Pour les barrages, le changement climatique les expose à des "crues exceptionnelles" ou des "glissements de terrain", avec des "risques de rupture" ou "d'inondations".
La Cour réclame aussi des "mesures d'adaptation à renforcer" sur les réseaux de distribution d'électricité, à la suite de celles déjà prises après les tempêtes de décembre 1999. Le rapport demande aux gestionnaires de réseau RTE et Enedis de réexaminer leurs stratégies d'investissement pour en tenir compte.
Dans sa réponse, le PDG d'EDF rassure la Cour en disant que des "plans d'adaptation au changement climatique ont bien été établis aussi bien pour les infrastructures nucléaires que pour les aménagements hydroélectriques".
- Réseau ferroviaire : la SNCF appelée à se doter de meilleurs outils
Constitué de plus de 27.000 km de lignes, le réseau ferroviaire est "structurellement vulnérable aux événements météorologiques extrêmes qui touchent le territoire métropolitain : les équipements électroniques et métalliques (voies, caténaires) sont sensibles à la température, les voies et leurs assises sont exposées aux inondations et ruissellements, etc.", note la Cour des comptes dans son rapport annuel.
Une vulnérabilité intrinsèque "pour partie liée à l’ancienneté du réseau" à laquelle s'ajoute la vétusté de certaines composantes de l'infrastructure qui "accentue leur sensibilité aux aléas météorologiques". En 2022, ces aléas ont ainsi généré "19 % des minutes de retard imputables à SNCF Réseau". Des perturbations qui "pourraient être multipliées a minima par 2,2 voire 2,4 à l’horizon 2050 et par 8 voire 11 à l’horizon 2100", soulignent les magistrats de la rue Cambon, inquiets de constater que le gestionnaire d'infrastructures "ne dispose pas des outils nécessaires à l'identification et à la mesure des coûts générés par le changement climatique".
Les outils actuels - "Toutatis", pour anticiper les aléas liés aux fortes pluies, "Metigate" pour prévoir la température du rail et les risques de dilatation - ne permettent pas de "modéliser les effets du changement climatique". Certaines décisions comme le tracé de nouvelles lignes n'intègrent donc pas les risques liés au changement climatique, comme la hausse du niveau de la mer.
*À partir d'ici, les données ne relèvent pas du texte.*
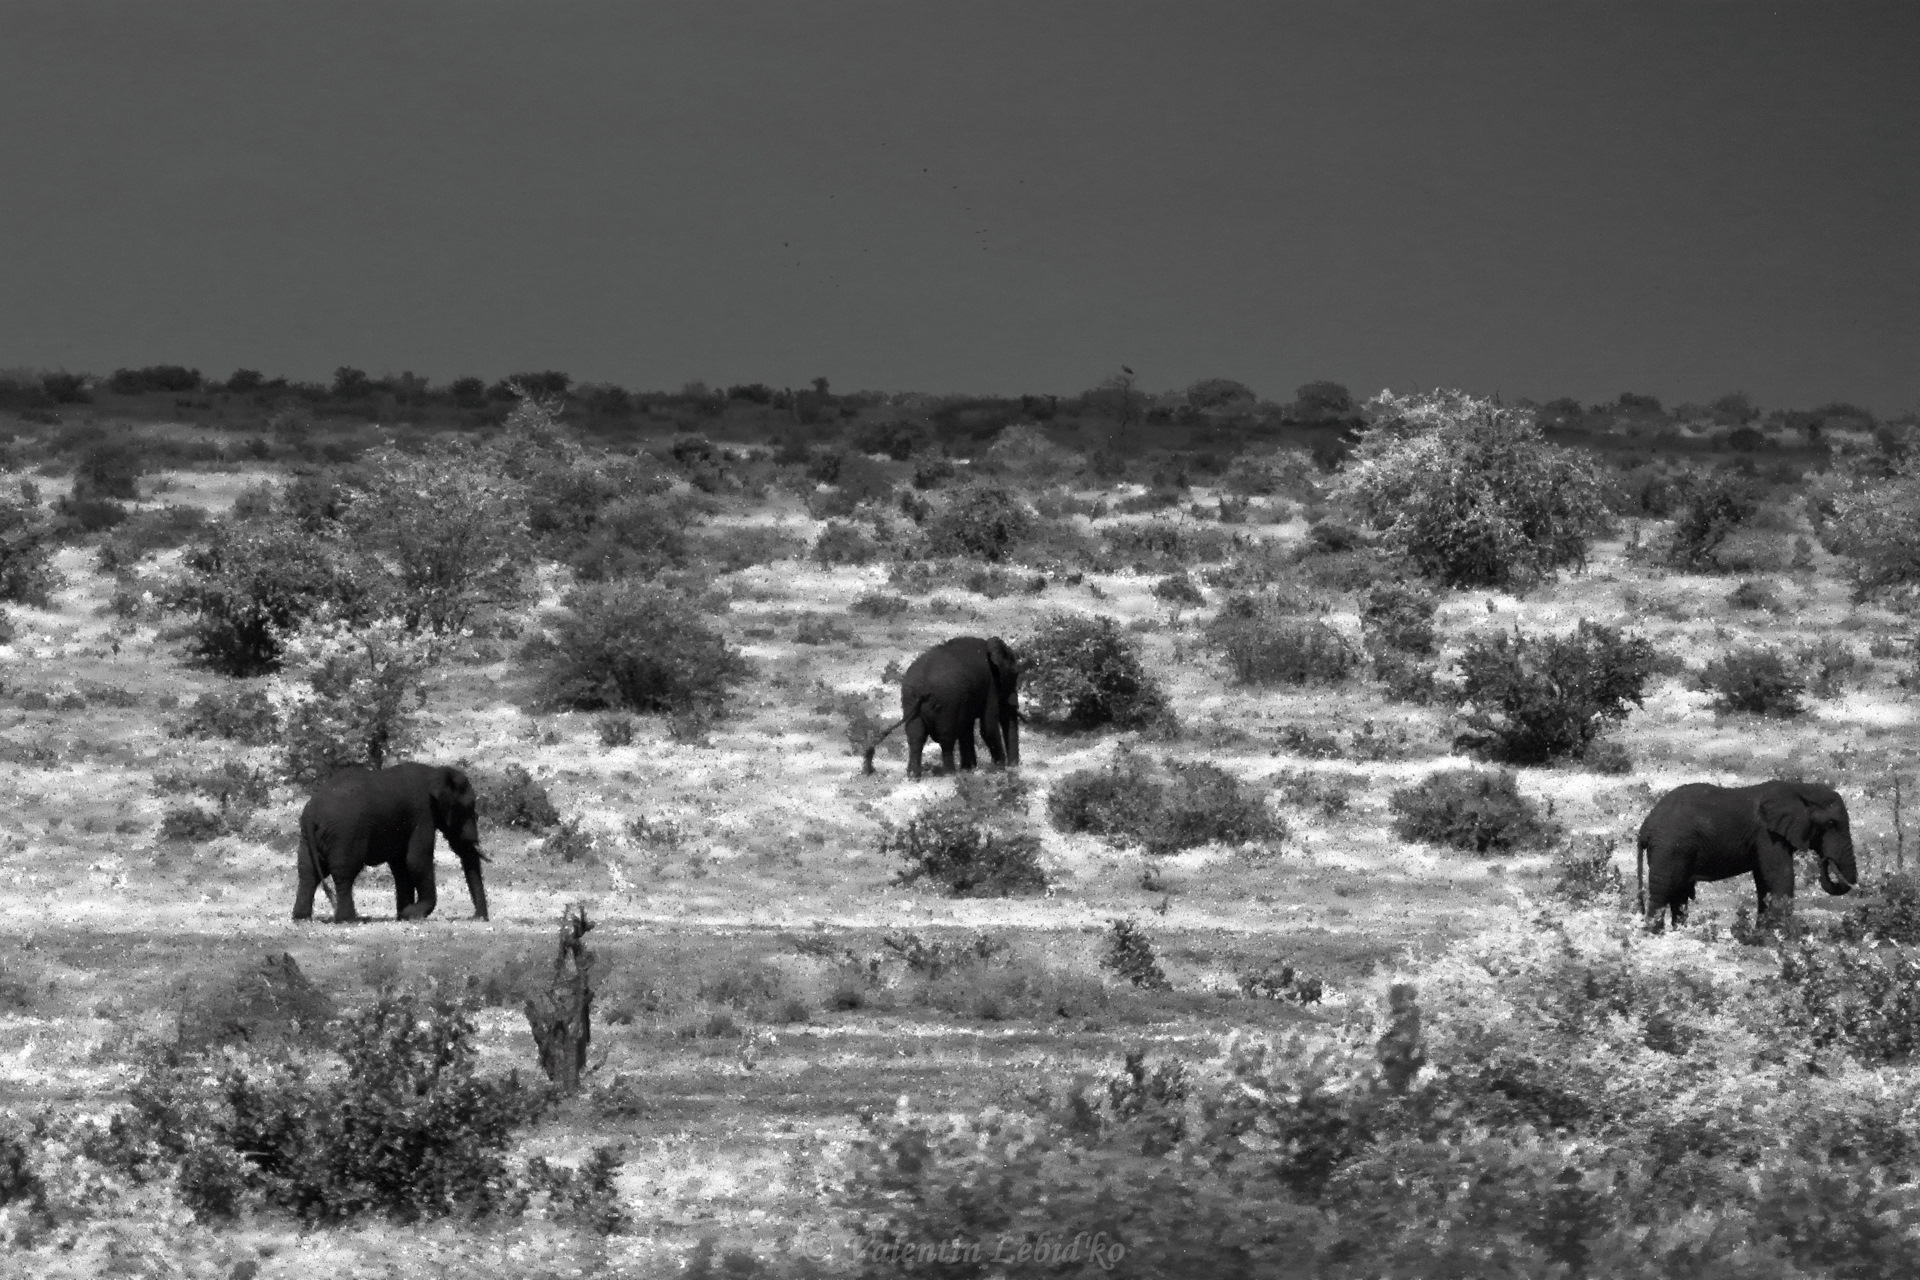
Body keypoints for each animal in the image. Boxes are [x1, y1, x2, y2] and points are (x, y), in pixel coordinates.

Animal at [291, 759, 491, 921]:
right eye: (468, 809)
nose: (477, 918)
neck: (436, 772)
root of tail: (311, 812)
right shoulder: (423, 813)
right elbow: (417, 860)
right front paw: (412, 913)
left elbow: (401, 865)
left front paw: (403, 914)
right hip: (345, 833)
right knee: (344, 872)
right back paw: (350, 919)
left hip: (309, 836)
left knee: (308, 871)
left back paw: (302, 917)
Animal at [867, 637, 1021, 782]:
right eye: (1015, 674)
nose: (1013, 766)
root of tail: (922, 687)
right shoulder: (991, 686)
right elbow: (987, 727)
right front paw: (998, 768)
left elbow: (966, 728)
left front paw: (969, 769)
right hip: (945, 702)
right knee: (946, 736)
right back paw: (949, 773)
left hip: (910, 700)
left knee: (916, 736)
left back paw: (914, 776)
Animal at [1635, 775, 1858, 924]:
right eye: (1830, 824)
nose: (1826, 860)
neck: (1800, 789)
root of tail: (1645, 827)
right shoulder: (1767, 835)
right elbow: (1781, 877)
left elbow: (1764, 881)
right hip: (1669, 847)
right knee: (1663, 891)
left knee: (1678, 894)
La Cour exhorte donc la SNCF à y remédier. Elle préconise en particulier de "définir un plan d’adaptation au changement climatique inclus dans le contrat d’objectifs et performance" signé entre l’État, SNCF Réseau et SNCF Gares et connexions. Ce plan devrait être "fondé sur une étude d’impact, une budgétisation et un suivi organisé". Le rapport préconise aussi d’identifier et mesurer les coûts d’adaptation au changement climatique du réseau ferroviaire et des gares, en fonctionnement et en investissement, d’intégrer les dernières prévisions de changement climatique dans les normes et référentiels nationaux de conception des composantes du réseau ferroviaire et des gares et d’ajuster régulièrement les marges de conception en conséquence. Dernière recommandation pour les projets de développement d’infrastructures de transport : compléter le référentiel des analyses socio-économiques par une analyse de la résilience au changement climatique.